One in six U.S. homeowners with mortgages — or 8.7 million people — were still underwater on their mortgage in the second quarter of 2014, despite rising home values, Zillow finds in its latest Negative Equity Report.
The negative equity rate dropped to 17% in the second quarter of 2014 from 23.8% a year prior and 18.8% in the first quarter of 2014. Looking ahead, Zillow projects the rate to drop to 14.9% by the end of the second quarter of 2015.
Nationally, millennial homeowners held 19.6% of all underwater mortgages while Generation X held 18.7% and baby boomers held 10.9%.
The “effective” negative equity rate, or the percentage of homeowners who have less than 20% equity in their home, fell to 34.8% in the second quarter, down from 36.9% in the first quarter of 2014, and down from 41.9% last year a year prior.
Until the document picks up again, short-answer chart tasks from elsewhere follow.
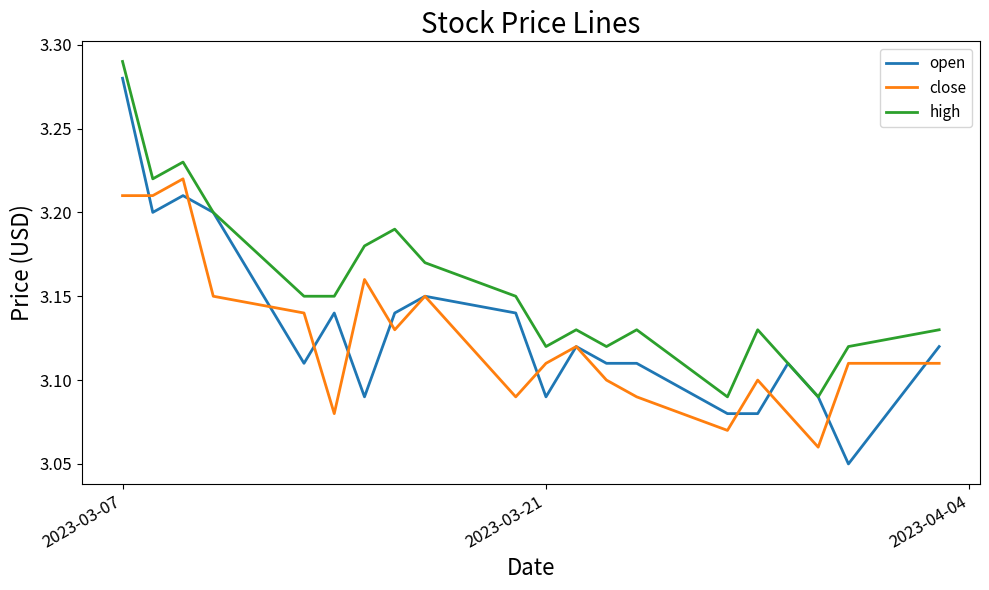

How many lines are shown in the chart?

3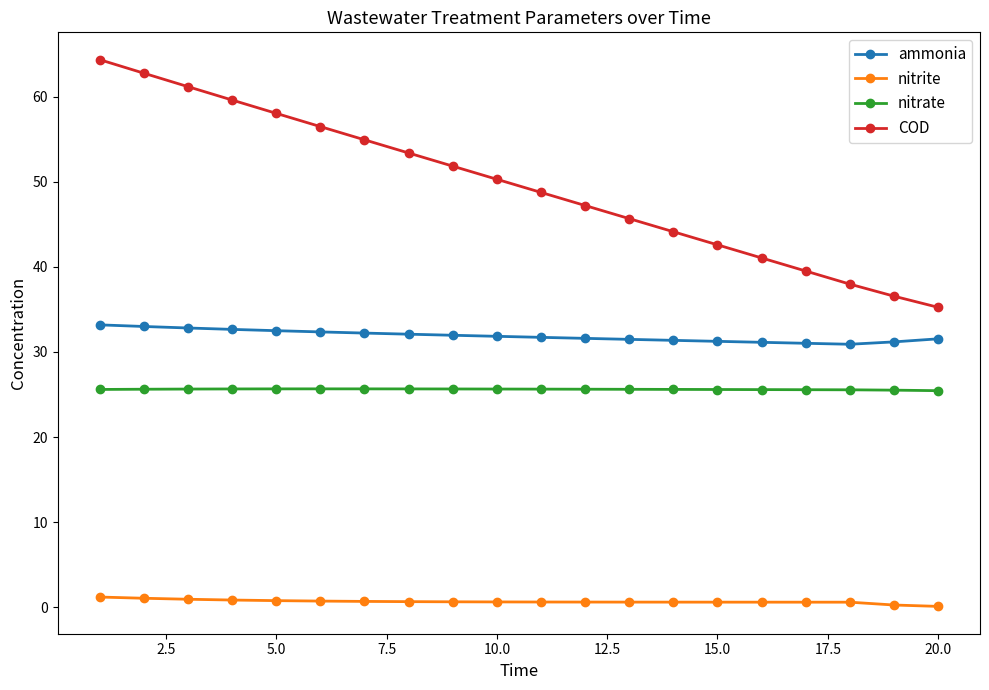

What is the value of the nitrate point at the 14th from the left?

25.6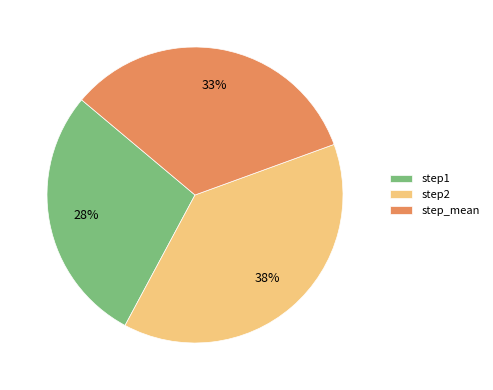

Which category has the smallest portion of the pie?

step1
Those who have less than 20% equity in their current home may have a difficult time covering the costs on selling and purchasing a new property.
Overall, the rate continues to recede as home values keep growing, but the trend will likely move at a slower pace because the rate of home value growth is slowing and expected to continue to slow.
Previously, reports showed that about 80% of the nation’s real estate markets were projected to appreciate in value over the next 12 months, though the remaining 20% were expected to depreciate over the next year.
Editor’s note: This article has been updated to reflect corrections Zillow issued, which rescinded previous conclusions.